**Problem to work on:** Write out exactly the lines below that run from the line containing "For every layout" through the last line of the records.

Stored items:
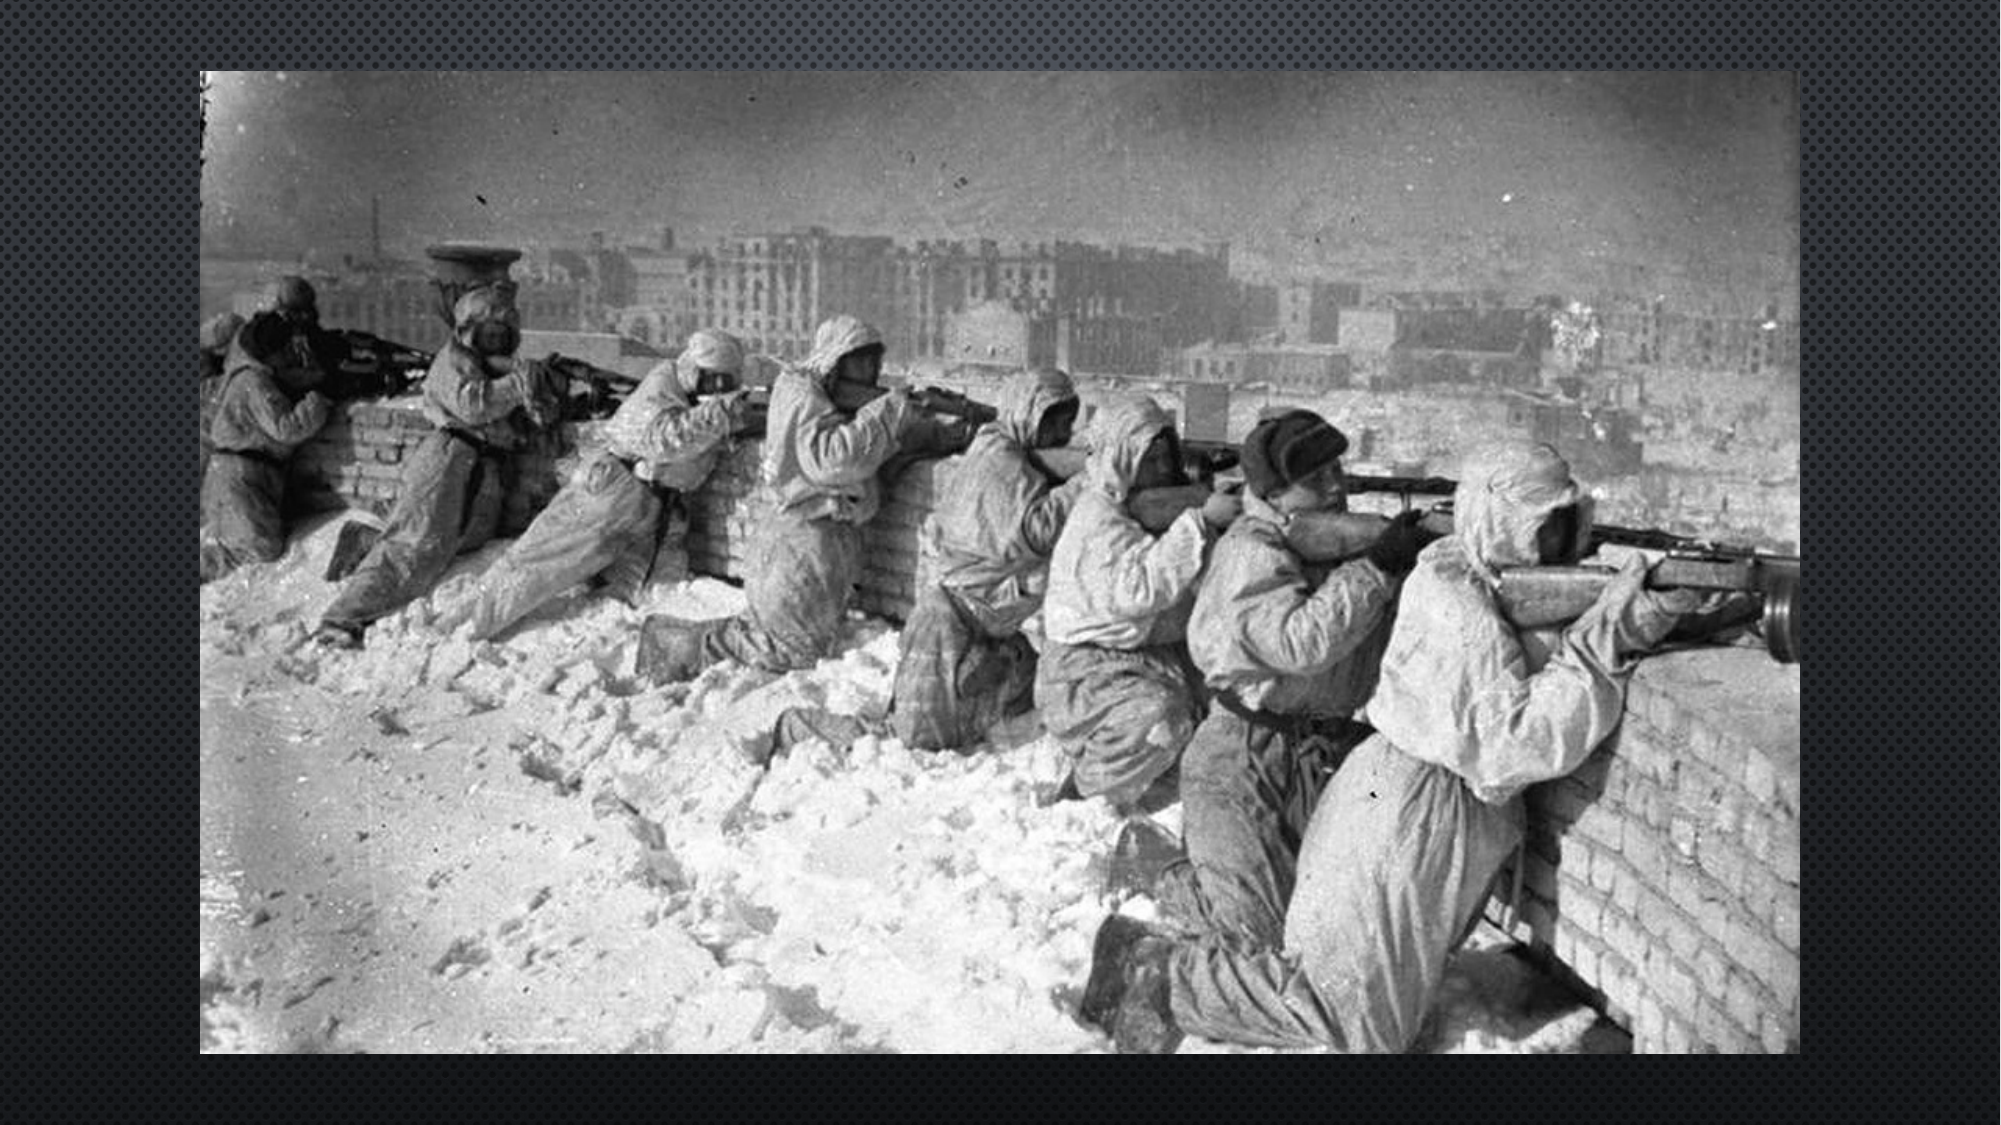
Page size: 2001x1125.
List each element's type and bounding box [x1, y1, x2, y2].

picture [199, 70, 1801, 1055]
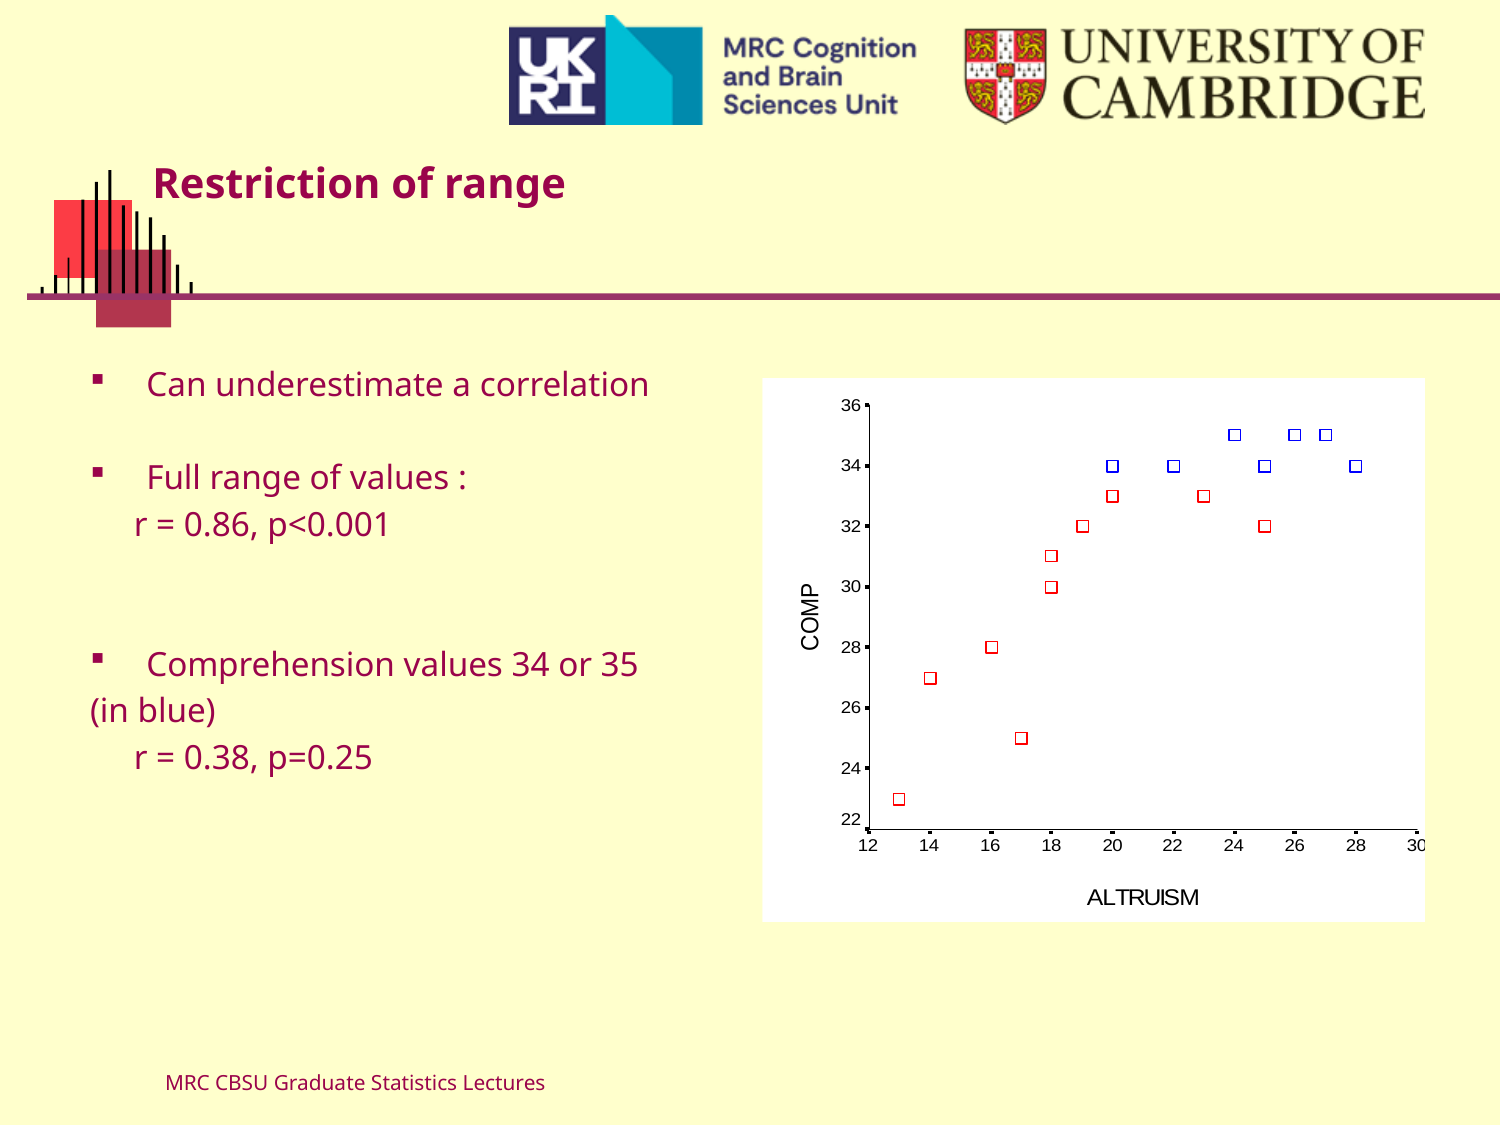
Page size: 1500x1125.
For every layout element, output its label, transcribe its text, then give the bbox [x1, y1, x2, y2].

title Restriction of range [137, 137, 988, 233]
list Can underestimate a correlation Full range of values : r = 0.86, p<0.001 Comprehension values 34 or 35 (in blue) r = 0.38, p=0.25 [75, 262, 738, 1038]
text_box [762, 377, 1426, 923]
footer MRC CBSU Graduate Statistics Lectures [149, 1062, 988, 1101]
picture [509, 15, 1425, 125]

**Result of the task:**
For every layout element, output its label, transcribe its text, then give the bbox [x1, y1, x2, y2].

title Restriction of range [137, 137, 988, 233]
list Can underestimate a correlation Full range of values : r = 0.86, p<0.001 Comprehension values 34 or 35 (in blue) r = 0.38, p=0.25 [75, 262, 738, 1038]
text_box [762, 377, 1426, 923]
footer MRC CBSU Graduate Statistics Lectures [149, 1062, 988, 1101]
picture [509, 15, 1425, 125]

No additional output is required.